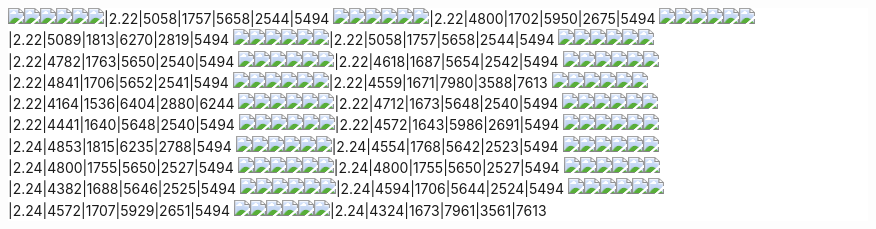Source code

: ![](/item/3046.png)![](/item/3094.png)![](/item/3142.png)![](/item/3036.png)![](/item/6696.png)![](/item/3006.png)|2.22|5058|1757|5658|2544|5494
![](/item/3046.png)![](/item/3094.png)![](/item/3142.png)![](/item/3036.png)![](/item/3006.png)![](/item/3074.png)|2.22|4800|1702|5950|2675|5494
![](/item/3046.png)![](/item/3094.png)![](/item/3142.png)![](/item/3036.png)![](/item/3072.png)![](/item/3006.png)|2.22|5089|1813|6270|2819|5494
![](/item/3046.png)![](/item/3094.png)![](/item/3142.png)![](/item/3036.png)![](/item/6693.png)![](/item/3006.png)|2.22|5058|1757|5658|2544|5494
![](/item/3046.png)![](/item/3094.png)![](/item/3142.png)![](/item/3036.png)![](/item/3004.png)![](/item/3006.png)|2.22|4782|1763|5650|2540|5494
![](/item/3046.png)![](/item/3094.png)![](/item/3142.png)![](/item/3036.png)![](/item/3006.png)![](/item/3508.png)|2.22|4618|1687|5654|2542|5494
![](/item/3046.png)![](/item/3094.png)![](/item/3142.png)![](/item/3036.png)![](/item/3006.png)![](/item/6695.png)|2.22|4841|1706|5652|2541|5494
![](/item/3046.png)![](/item/3094.png)![](/item/3142.png)![](/item/3036.png)![](/item/3006.png)![](/item/6673.png)|2.22|4559|1671|7980|3588|7613
![](/item/3046.png)![](/item/3094.png)![](/item/3142.png)![](/item/3036.png)![](/item/3006.png)![](/item/3071.png)|2.22|4164|1536|6404|2880|6244
![](/item/3046.png)![](/item/3094.png)![](/item/3142.png)![](/item/3036.png)![](/item/3006.png)![](/item/3179.png)|2.22|4712|1673|5648|2540|5494
![](/item/3046.png)![](/item/3094.png)![](/item/3142.png)![](/item/3036.png)![](/item/3006.png)![](/item/3139.png)|2.22|4441|1640|5648|2540|5494
![](/item/3046.png)![](/item/3094.png)![](/item/3142.png)![](/item/3036.png)![](/item/3006.png)![](/item/3156.png)|2.22|4572|1643|5986|2691|5494
![](/item/3085.png)![](/item/3094.png)![](/item/3142.png)![](/item/3036.png)![](/item/3072.png)![](/item/3006.png)|2.24|4853|1815|6235|2788|5494
![](/item/3085.png)![](/item/3094.png)![](/item/3142.png)![](/item/3036.png)![](/item/3004.png)![](/item/3006.png)|2.24|4554|1768|5642|2523|5494
![](/item/3085.png)![](/item/3094.png)![](/item/3142.png)![](/item/3036.png)![](/item/6693.png)![](/item/3006.png)|2.24|4800|1755|5650|2527|5494
![](/item/3085.png)![](/item/3094.png)![](/item/3142.png)![](/item/3036.png)![](/item/6696.png)![](/item/3006.png)|2.24|4800|1755|5650|2527|5494
![](/item/3085.png)![](/item/3094.png)![](/item/3142.png)![](/item/3036.png)![](/item/3006.png)![](/item/3508.png)|2.24|4382|1688|5646|2525|5494
![](/item/3085.png)![](/item/3094.png)![](/item/3142.png)![](/item/3036.png)![](/item/3006.png)![](/item/6695.png)|2.24|4594|1706|5644|2524|5494
![](/item/3085.png)![](/item/3094.png)![](/item/3142.png)![](/item/3036.png)![](/item/3006.png)![](/item/3074.png)|2.24|4572|1707|5929|2651|5494
![](/item/3085.png)![](/item/3094.png)![](/item/3142.png)![](/item/3036.png)![](/item/3006.png)![](/item/6673.png)|2.24|4324|1673|7961|3561|7613
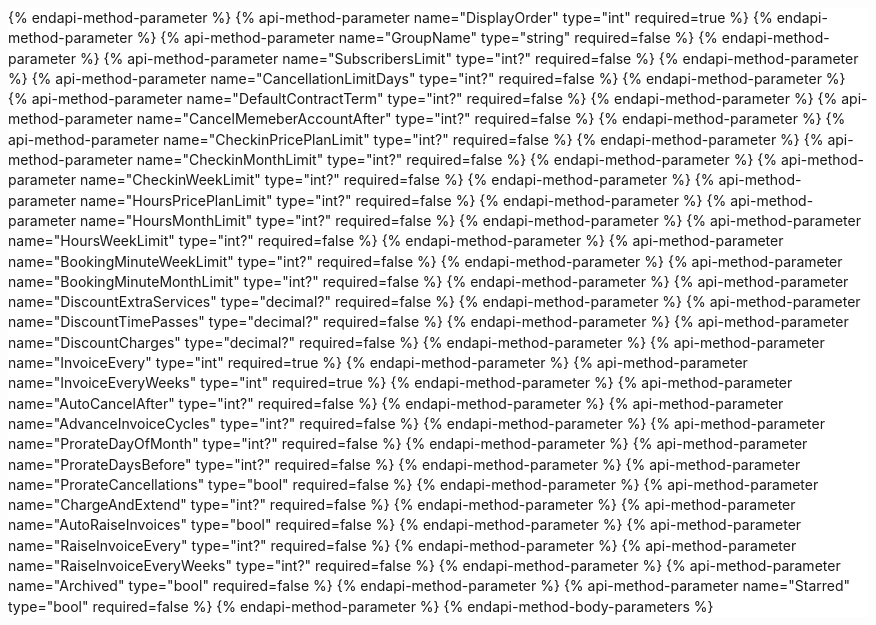 {% endapi-method-parameter %}
{% api-method-parameter name="DisplayOrder" type="int" required=true %}
{% endapi-method-parameter %}
{% api-method-parameter name="GroupName" type="string" required=false %}
{% endapi-method-parameter %}
{% api-method-parameter name="SubscribersLimit" type="int?" required=false %}
{% endapi-method-parameter %}
{% api-method-parameter name="CancellationLimitDays" type="int?" required=false %}
{% endapi-method-parameter %}
{% api-method-parameter name="DefaultContractTerm" type="int?" required=false %}
{% endapi-method-parameter %}
{% api-method-parameter name="CancelMemeberAccountAfter" type="int?" required=false %}
{% endapi-method-parameter %}
{% api-method-parameter name="CheckinPricePlanLimit" type="int?" required=false %}
{% endapi-method-parameter %}
{% api-method-parameter name="CheckinMonthLimit" type="int?" required=false %}
{% endapi-method-parameter %}
{% api-method-parameter name="CheckinWeekLimit" type="int?" required=false %}
{% endapi-method-parameter %}
{% api-method-parameter name="HoursPricePlanLimit" type="int?" required=false %}
{% endapi-method-parameter %}
{% api-method-parameter name="HoursMonthLimit" type="int?" required=false %}
{% endapi-method-parameter %}
{% api-method-parameter name="HoursWeekLimit" type="int?" required=false %}
{% endapi-method-parameter %}
{% api-method-parameter name="BookingMinuteWeekLimit" type="int?" required=false %}
{% endapi-method-parameter %}
{% api-method-parameter name="BookingMinuteMonthLimit" type="int?" required=false %}
{% endapi-method-parameter %}
{% api-method-parameter name="DiscountExtraServices" type="decimal?" required=false %}
{% endapi-method-parameter %}
{% api-method-parameter name="DiscountTimePasses" type="decimal?" required=false %}
{% endapi-method-parameter %}
{% api-method-parameter name="DiscountCharges" type="decimal?" required=false %}
{% endapi-method-parameter %}
{% api-method-parameter name="InvoiceEvery" type="int" required=true %}
{% endapi-method-parameter %}
{% api-method-parameter name="InvoiceEveryWeeks" type="int" required=true %}
{% endapi-method-parameter %}
{% api-method-parameter name="AutoCancelAfter" type="int?" required=false %}
{% endapi-method-parameter %}
{% api-method-parameter name="AdvanceInvoiceCycles" type="int?" required=false %}
{% endapi-method-parameter %}
{% api-method-parameter name="ProrateDayOfMonth" type="int?" required=false %}
{% endapi-method-parameter %}
{% api-method-parameter name="ProrateDaysBefore" type="int?" required=false %}
{% endapi-method-parameter %}
{% api-method-parameter name="ProrateCancellations" type="bool" required=false %}
{% endapi-method-parameter %}
{% api-method-parameter name="ChargeAndExtend" type="int?" required=false %}
{% endapi-method-parameter %}
{% api-method-parameter name="AutoRaiseInvoices" type="bool" required=false %}
{% endapi-method-parameter %}
{% api-method-parameter name="RaiseInvoiceEvery" type="int?" required=false %}
{% endapi-method-parameter %}
{% api-method-parameter name="RaiseInvoiceEveryWeeks" type="int?" required=false %}
{% endapi-method-parameter %}
{% api-method-parameter name="Archived" type="bool" required=false %}
{% endapi-method-parameter %}
{% api-method-parameter name="Starred" type="bool" required=false %}
{% endapi-method-parameter %}
{% endapi-method-body-parameters %}
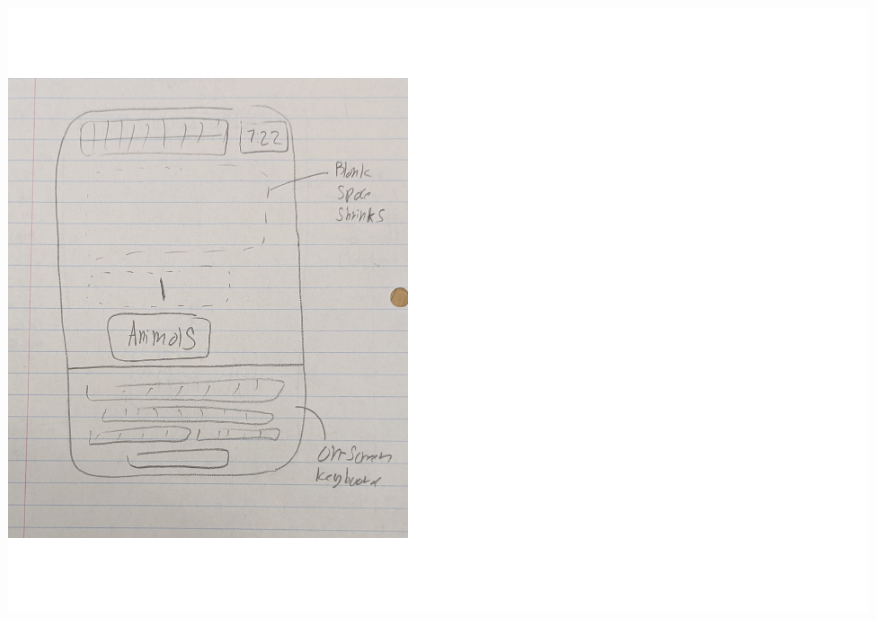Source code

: <img src="readme_imgs/sketch2.jpg" alt="hand sketch of app layout with on-screen keyboard" width="400" height="600">
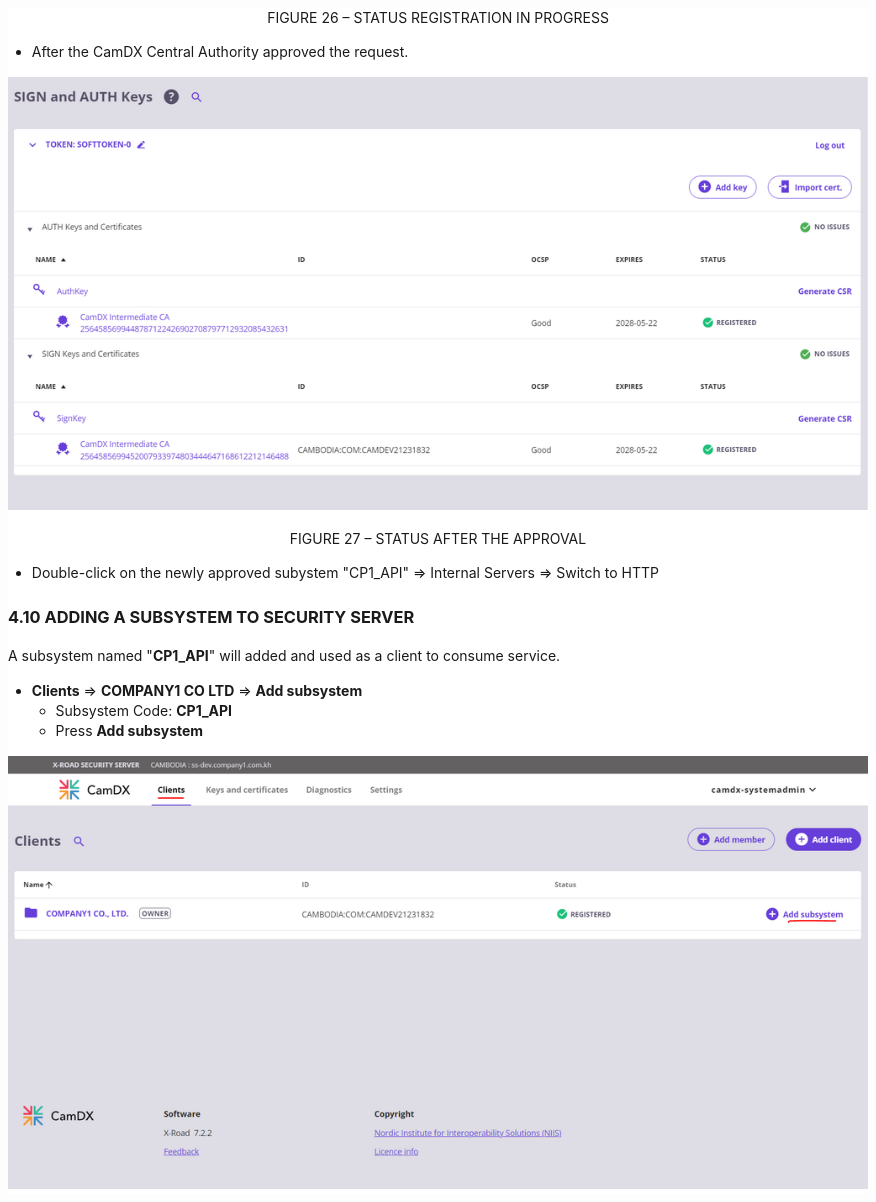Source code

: <p align="center"> FIGURE 26 – STATUS REGISTRATION IN PROGRESS </p>

- After the CamDX Central Authority approved the request.

![img](img/config-registration-status-approved.png)

<p align="center"> FIGURE 27 – STATUS AFTER THE APPROVAL </p>

- Double-click on the newly approved subystem "CP1_API" => Internal Servers => Switch to HTTP

### 4.10 ADDING A SUBSYSTEM TO SECURITY SERVER

A subsystem named "**CP1_API**" will added and used as a client to consume service.

- **Clients** => **COMPANY1 CO LTD** => **Add subsystem**
  - Subsystem Code: **CP1_API**
  - Press **Add subsystem**

![img](img/config-add-subsystem.png)
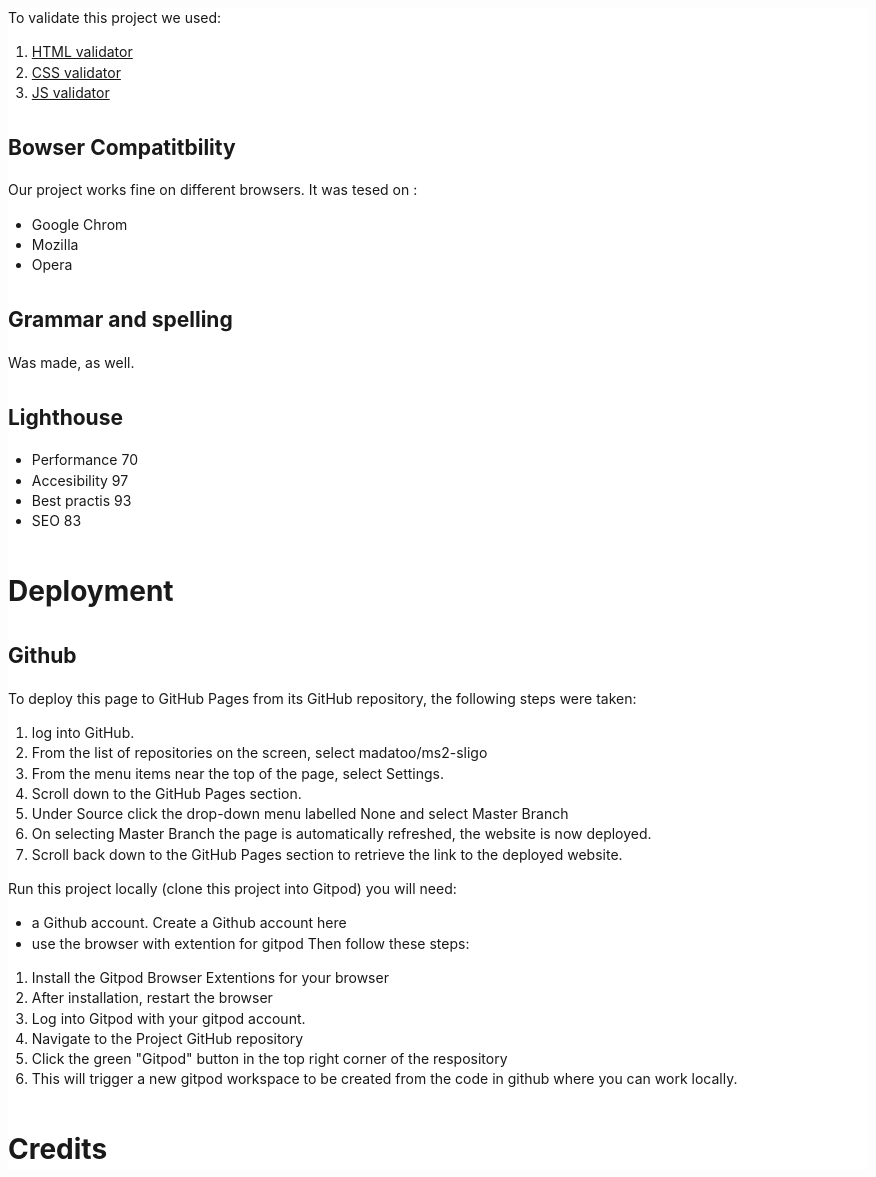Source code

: To validate this project we used:

1. [HTML validator](https://validator.w3.org/)
2. [CSS validator](https://jigsaw.w3.org/css-validator/)
3. [JS validator](https://jshint.com/)

## Bowser Compatitbility

Our project works fine on different browsers. It was tesed on :

- Google Chrom 
- Mozilla
- Opera

## Grammar and spelling

Was made, as well.

## Lighthouse

- Performance 70
- Accesibility 97
- Best practis 93
- SEO 83

# Deployment

## Github

To deploy this page to GitHub Pages from its GitHub repository, the following steps were taken:
1. log into GitHub.
2. From the list of repositories on the screen, select madatoo/ms2-sligo
3. From the menu items near the top of the page, select Settings.
4. Scroll down to the GitHub Pages section.
5. Under Source click the drop-down menu labelled None and select Master Branch
6. On selecting Master Branch the page is automatically refreshed, the website is now deployed.
7. Scroll back down to the GitHub Pages section to retrieve the link to the deployed website.

Run this project locally (clone this project into Gitpod) you will need:

- a Github account. Create a Github account here
- use the browser with extention for gitpod Then follow these steps:

1. Install the Gitpod Browser Extentions for your browser
2. After installation, restart the browser
3. Log into Gitpod with your gitpod account.
4. Navigate to the Project GitHub repository
5. Click the green "Gitpod" button in the top right corner of the respository
6. This will trigger a new gitpod workspace to be created from the code in github where you can work locally.

# Credits
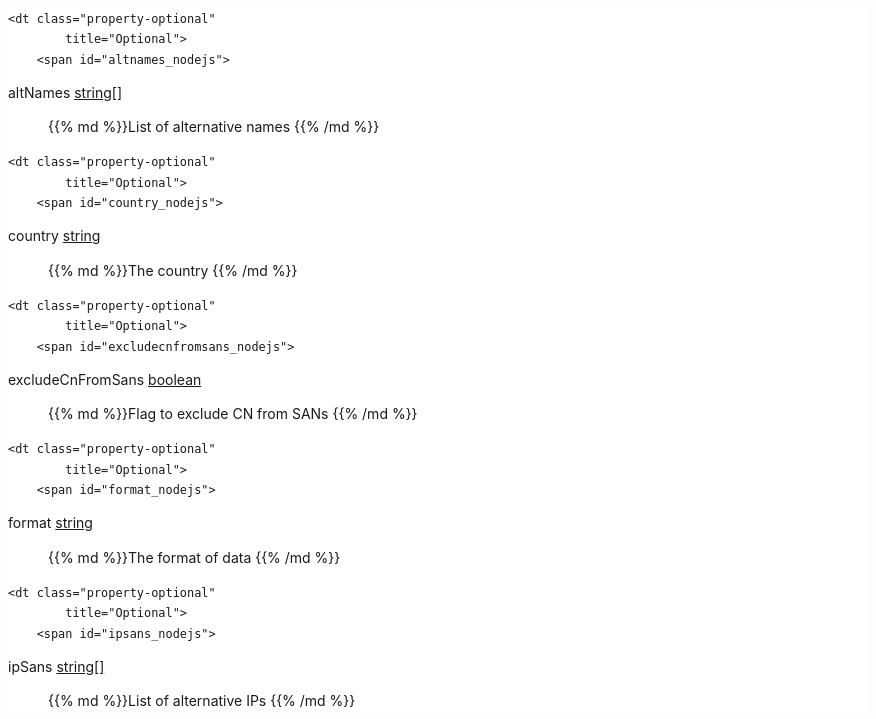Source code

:     <dt class="property-optional"
            title="Optional">
        <span id="altnames_nodejs">
<a href="#altnames_nodejs" style="color: inherit; text-decoration: inherit;">alt<wbr>Names</a>
</span> 
        <span class="property-indicator"></span>
        <span class="property-type"><a href="https://developer.mozilla.org/en-US/docs/Web/JavaScript/Reference/Global_Objects/string">string[]</a></span>
    </dt>
    <dd>{{% md %}}List of alternative names
{{% /md %}}</dd>

    <dt class="property-optional"
            title="Optional">
        <span id="country_nodejs">
<a href="#country_nodejs" style="color: inherit; text-decoration: inherit;">country</a>
</span> 
        <span class="property-indicator"></span>
        <span class="property-type"><a href="https://developer.mozilla.org/en-US/docs/Web/JavaScript/Reference/Global_Objects/string">string</a></span>
    </dt>
    <dd>{{% md %}}The country
{{% /md %}}</dd>

    <dt class="property-optional"
            title="Optional">
        <span id="excludecnfromsans_nodejs">
<a href="#excludecnfromsans_nodejs" style="color: inherit; text-decoration: inherit;">exclude<wbr>Cn<wbr>From<wbr>Sans</a>
</span> 
        <span class="property-indicator"></span>
        <span class="property-type"><a href="https://developer.mozilla.org/en-US/docs/Web/JavaScript/Reference/Global_Objects/boolean">boolean</a></span>
    </dt>
    <dd>{{% md %}}Flag to exclude CN from SANs
{{% /md %}}</dd>

    <dt class="property-optional"
            title="Optional">
        <span id="format_nodejs">
<a href="#format_nodejs" style="color: inherit; text-decoration: inherit;">format</a>
</span> 
        <span class="property-indicator"></span>
        <span class="property-type"><a href="https://developer.mozilla.org/en-US/docs/Web/JavaScript/Reference/Global_Objects/string">string</a></span>
    </dt>
    <dd>{{% md %}}The format of data
{{% /md %}}</dd>

    <dt class="property-optional"
            title="Optional">
        <span id="ipsans_nodejs">
<a href="#ipsans_nodejs" style="color: inherit; text-decoration: inherit;">ip<wbr>Sans</a>
</span> 
        <span class="property-indicator"></span>
        <span class="property-type"><a href="https://developer.mozilla.org/en-US/docs/Web/JavaScript/Reference/Global_Objects/string">string[]</a></span>
    </dt>
    <dd>{{% md %}}List of alternative IPs
{{% /md %}}</dd>
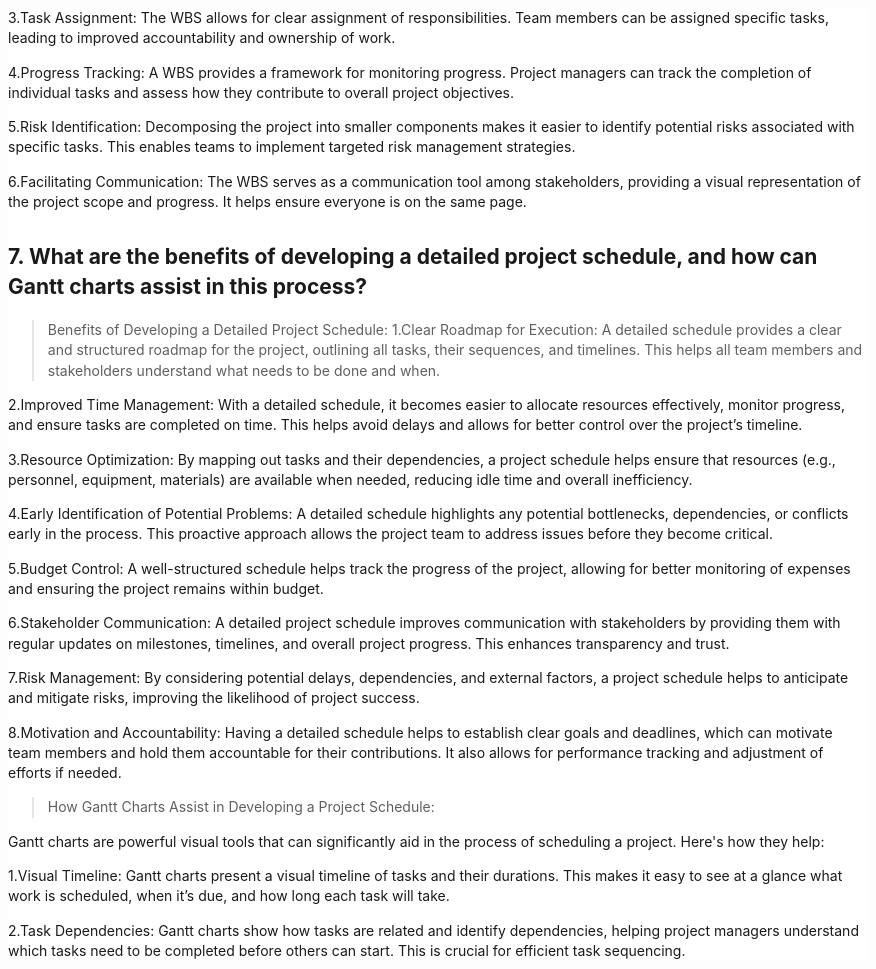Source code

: 3.Task Assignment: The WBS allows for clear assignment of responsibilities. Team members can be assigned specific tasks, leading to improved accountability and ownership of work.

4.Progress Tracking: A WBS provides a framework for monitoring progress. Project managers can track the completion of individual tasks and assess how they contribute to overall project objectives.

5.Risk Identification: Decomposing the project into smaller components makes it easier to identify potential risks associated with specific tasks. This enables teams to implement targeted risk management strategies.

6.Facilitating Communication: The WBS serves as a communication tool among stakeholders, providing a visual representation of the project scope and progress. It helps ensure everyone is on the same page.

## 7. What are the benefits of developing a detailed project schedule, and how can Gantt charts assist in this process?

> Benefits of Developing a Detailed Project Schedule:
1.Clear Roadmap for Execution: A detailed schedule provides a clear and structured roadmap for the project, outlining all tasks, their sequences, and timelines. This helps all team members and stakeholders understand what needs to be done and when.

2.Improved Time Management: With a detailed schedule, it becomes easier to allocate resources effectively, monitor progress, and ensure tasks are completed on time. This helps avoid delays and allows for better control over the project’s timeline.

3.Resource Optimization: By mapping out tasks and their dependencies, a project schedule helps ensure that resources (e.g., personnel, equipment, materials) are available when needed, reducing idle time and overall inefficiency.

4.Early Identification of Potential Problems: A detailed schedule highlights any potential bottlenecks, dependencies, or conflicts early in the process. This proactive approach allows the project team to address issues before they become critical.

5.Budget Control: A well-structured schedule helps track the progress of the project, allowing for better monitoring of expenses and ensuring the project remains within budget.

6.Stakeholder Communication: A detailed project schedule improves communication with stakeholders by providing them with regular updates on milestones, timelines, and overall project progress. This enhances transparency and trust.

7.Risk Management: By considering potential delays, dependencies, and external factors, a project schedule helps to anticipate and mitigate risks, improving the likelihood of project success.

8.Motivation and Accountability: Having a detailed schedule helps to establish clear goals and deadlines, which can motivate team members and hold them accountable for their contributions. It also allows for performance tracking and adjustment of efforts if needed.

> How Gantt Charts Assist in Developing a Project Schedule:
> 
Gantt charts are powerful visual tools that can significantly aid in the process of scheduling a project. Here's how they help:

1.Visual Timeline: Gantt charts present a visual timeline of tasks and their durations. This makes it easy to see at a glance what work is scheduled, when it’s due, and how long each task will take.

2.Task Dependencies: Gantt charts show how tasks are related and identify dependencies, helping project managers understand which tasks need to be completed before others can start. This is crucial for efficient task sequencing.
○ ○ ○ ○ ○ ○ ○
# COME PROCEDERE:
Ricopia senza alcuna modifica le righe dei record a partire da quella che contiene "- After the" e fino a quella che contiene "A subsystem named", comprese entrambe.

# SPAZIO RISPOSTA:
- After the CamDX Central Authority approved the request.

![img](img/config-registration-status-approved.png)

<p align="center"> FIGURE 27 – STATUS AFTER THE APPROVAL </p>

- Double-click on the newly approved subystem "CP1_API" => Internal Servers => Switch to HTTP

### 4.10 ADDING A SUBSYSTEM TO SECURITY SERVER

A subsystem named "**CP1_API**" will added and used as a client to consume service.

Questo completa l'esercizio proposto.